Non-Invasive Mechanical Ventilation: How to Identify Response?
DOI:
https://doi.org/10.24950/rspmi/O/17/19/2/2019Keywords:
Noninvasive Ventilation, Respiratory Insufficiency/ therapy, Respiration, Artificial, Treatment OutcomeAbstract
Introduction: Noninvasive mechanical ventilation has been
established as a successful therapeutic option in respiratory
failure, as it reduces the complications associated with invasive mechanical ventilation and improves hospital survival.
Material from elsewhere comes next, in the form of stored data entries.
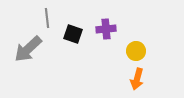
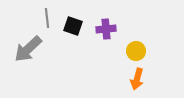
black square: moved 8 px up
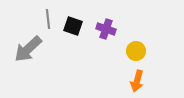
gray line: moved 1 px right, 1 px down
purple cross: rotated 24 degrees clockwise
orange arrow: moved 2 px down
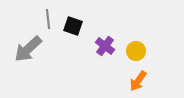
purple cross: moved 1 px left, 17 px down; rotated 18 degrees clockwise
orange arrow: moved 1 px right; rotated 20 degrees clockwise
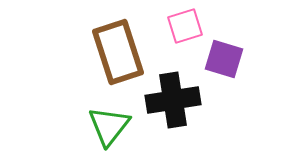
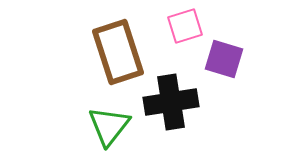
black cross: moved 2 px left, 2 px down
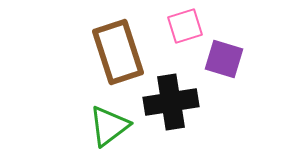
green triangle: rotated 15 degrees clockwise
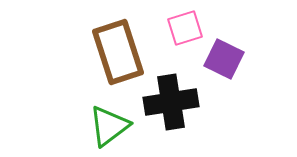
pink square: moved 2 px down
purple square: rotated 9 degrees clockwise
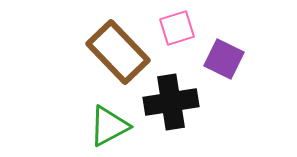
pink square: moved 8 px left
brown rectangle: rotated 26 degrees counterclockwise
green triangle: rotated 9 degrees clockwise
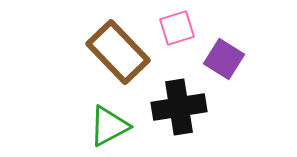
purple square: rotated 6 degrees clockwise
black cross: moved 8 px right, 5 px down
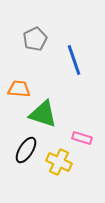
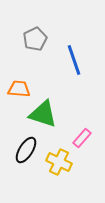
pink rectangle: rotated 66 degrees counterclockwise
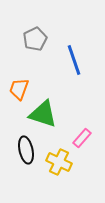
orange trapezoid: rotated 75 degrees counterclockwise
black ellipse: rotated 44 degrees counterclockwise
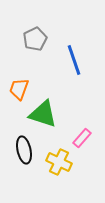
black ellipse: moved 2 px left
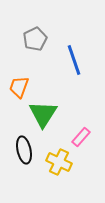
orange trapezoid: moved 2 px up
green triangle: rotated 44 degrees clockwise
pink rectangle: moved 1 px left, 1 px up
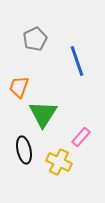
blue line: moved 3 px right, 1 px down
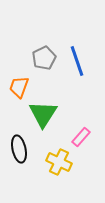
gray pentagon: moved 9 px right, 19 px down
black ellipse: moved 5 px left, 1 px up
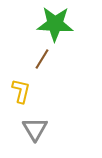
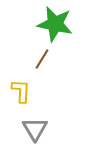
green star: rotated 9 degrees clockwise
yellow L-shape: rotated 10 degrees counterclockwise
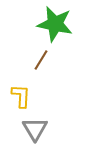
brown line: moved 1 px left, 1 px down
yellow L-shape: moved 5 px down
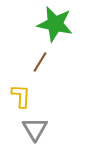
brown line: moved 1 px left, 2 px down
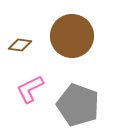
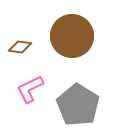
brown diamond: moved 2 px down
gray pentagon: rotated 12 degrees clockwise
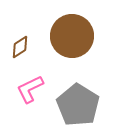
brown diamond: rotated 40 degrees counterclockwise
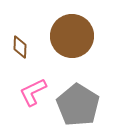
brown diamond: rotated 55 degrees counterclockwise
pink L-shape: moved 3 px right, 3 px down
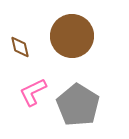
brown diamond: rotated 15 degrees counterclockwise
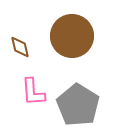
pink L-shape: rotated 68 degrees counterclockwise
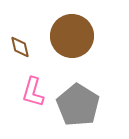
pink L-shape: rotated 20 degrees clockwise
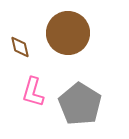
brown circle: moved 4 px left, 3 px up
gray pentagon: moved 2 px right, 1 px up
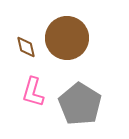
brown circle: moved 1 px left, 5 px down
brown diamond: moved 6 px right
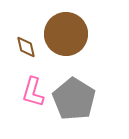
brown circle: moved 1 px left, 4 px up
gray pentagon: moved 6 px left, 5 px up
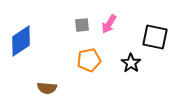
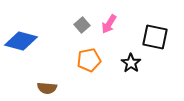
gray square: rotated 35 degrees counterclockwise
blue diamond: rotated 48 degrees clockwise
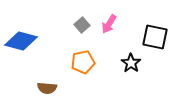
orange pentagon: moved 6 px left, 2 px down
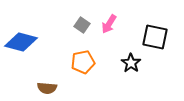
gray square: rotated 14 degrees counterclockwise
blue diamond: moved 1 px down
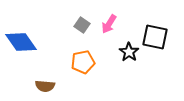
blue diamond: rotated 40 degrees clockwise
black star: moved 2 px left, 11 px up
brown semicircle: moved 2 px left, 2 px up
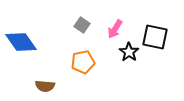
pink arrow: moved 6 px right, 5 px down
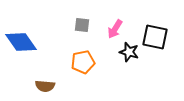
gray square: rotated 28 degrees counterclockwise
black star: rotated 18 degrees counterclockwise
Our objectives was to describe a population of patients who
needed noninvasive mechanical ventilation at an Intermediate Care Unit and identify possible predictive indicators of
response to therapy.
Methods: Prospective observational study conducted over 6
months that included patients with hypercapnic and/or hypoxemic respiratory failure which needed noninvasive mechanical ventilation.
Results: Thirty-four of 128 patients were identified, mean age
77 year-old, 71% male. Score SAPS II and average Charlson
index of 46 and 7, respectively. Twenty-two patients started
noninvasive mechanical ventilation at the Emergency Department, 6 at the unit and the remaining 6 at the Internal
Medicine ward. Main reasons for its introduction: acute cardiogenic lung edema (50%) and acute chronic obstructive
pulmonary disease (26%). The rate of therapeutic failure was
29%. After 24 hours of noninvasive mechanical ventilation,
the differences found between the response and the therapeutic failure group were statistically significant (pH 7.37
vs 7.32; p <0.05). Ph variation in the first few hours seems
to be associated with a better ability to predict noninvasive
mechanical ventilation response (0.894, p = 0.001).
Conclusion: Noninvasive mechanical ventilation reduces patient morbi/mortality through close clinical and arterial gasimetry monitoring. pH variation seems to be the best predictor of
response, allowing early recognition of therapeutic failure and
facilitating the use of other therapeutic options in advance.